A teacher at the University of Saint Joseph, Margarida Conde does not often have the time to attend Mass during the week, but she insisted on being on the Cathedral on Monday: “The reason why I was here today was precisely because it was the first Eucharist. It was the first time the Cathedral opens its doors after those periods of closure. I am a Catholic, I am a religious person and I have my very own convictions. And I believe that the Church is the most suitable space for those who have faith to be able to explore their spiritual dimension”, she maintains.

Contagious faith

“Greet one another with a kiss of love”, Father Andrzej Blazkiewics orders in perfect Portuguese. Sitting one per bench, the faithful look for one another in the wide nave of Macau’s Cathedral and greet each other with a respectful bow or a slight nod. The same cordiality is seen in the most awaited moment of this particular Mass: after more than a month, the Body and Blood of Christ are once again administered, but there are no lines, no crowds, no unnecessary contact, no unintended touching.

The faithful take turns to receive the Holy Communion, kneel more than one meter apart from each other and it is the priest who circulates among them, the consecrated host delicately raised: “As a priest, I need to exercise more caution. Bearing in mind that I had to administer the Eucharist to other people, I paid particular attention to the issue of washing my hands, not only symbolically, as is customary at Mass.
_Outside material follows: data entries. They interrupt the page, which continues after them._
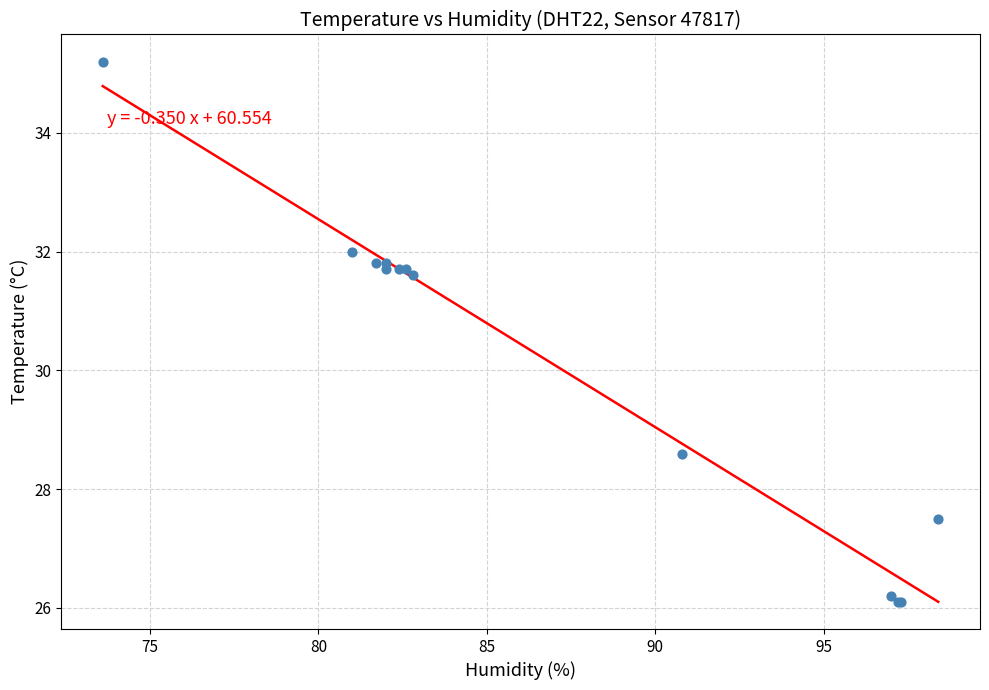

What Y value in the scatter plot is closest to 30?

28.6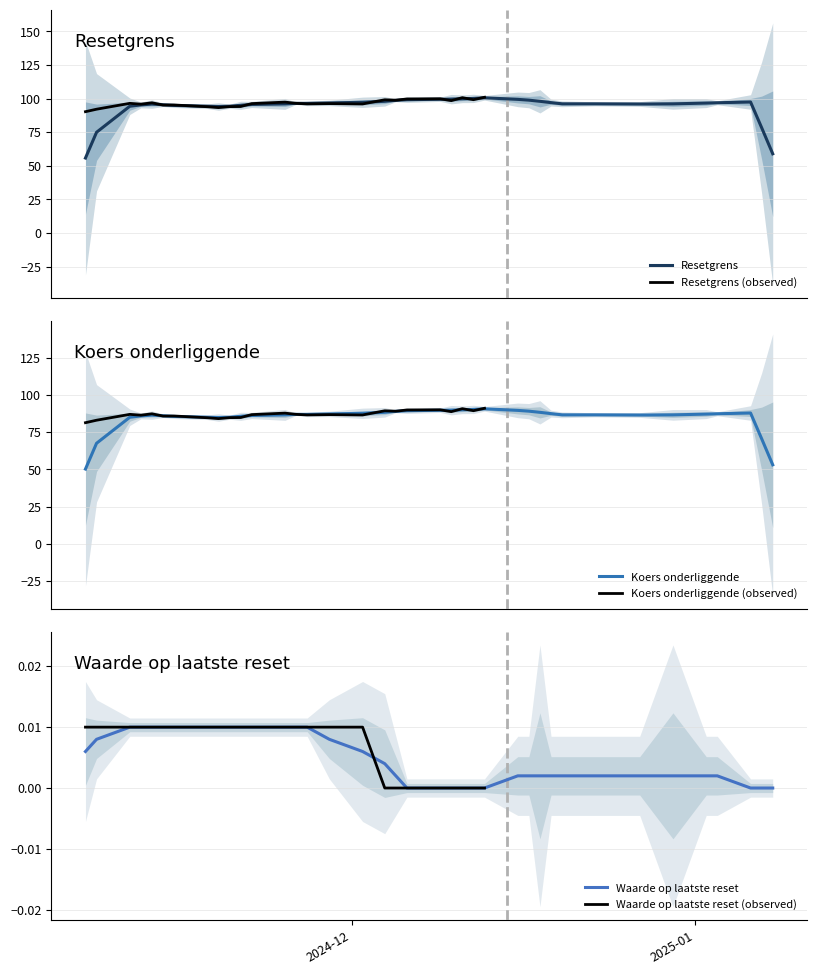

What is the spread (max minus min) of values at 2024-12-27?

96.4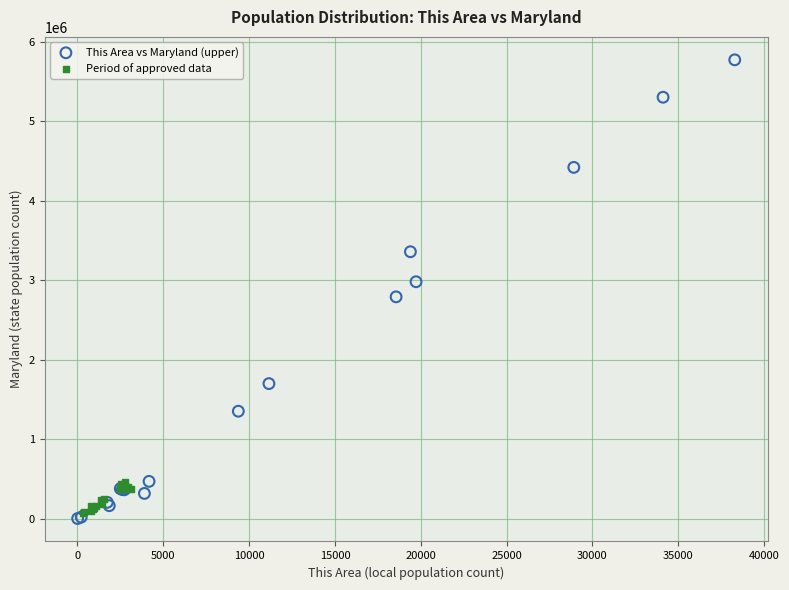

Which series reaches the minimum Y coordinate?

This Area vs Maryland (upper)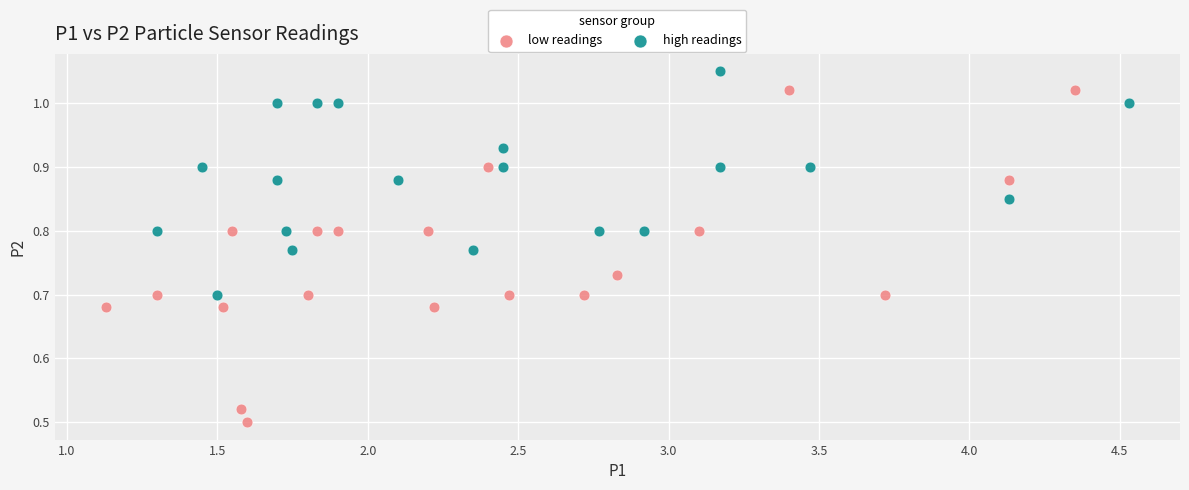

Which series reaches the minimum Y coordinate?

low readings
One has to be aware of the risks we take when we touch the others and when we touch objects. I had to prepare myself to offer the Holly Communion to the faithful”, assumes Father Blazkiewics assume.

The possibility of receiving the Body and Blood of Christ once again filled the biggest spiritual gap with which the epidemic outbreak of the new coronavirus confronted Francisca Reino: “I missed the Holy Communion. I believe that when we are administered the Holy Communion we are receiving Christ in our home. His absence is something that makes us poorer. When we receive the communion, we are one with Christ”, she argues. “On the other hand, the Christian experience is strengthened by contagion: I am happier when I pray among the others than when I pray by myself. A prayer might have an individual facet and intention, but the Church is a community: it is the people that give meaning to the Church. When a prayer is done in community, the presence of God is greater”, Francisca Reino sustains.

Caution and alertness continue to guide the way the Diocese conducts liturgical work in the local parishes and the way Catholics in Macau live their faith, but the reopening, albeit partial, of the Churches is seen by many as a sign of hope: “ We missed the Church, very, very much, although the Internet transmissions were very helpful. The Diocese did what needed to be done and we have all benefitted with those measures, but I am happy to be able to receive communion once again, to be able to attend mass in a Church once again“, Charlot Noruega summarizes.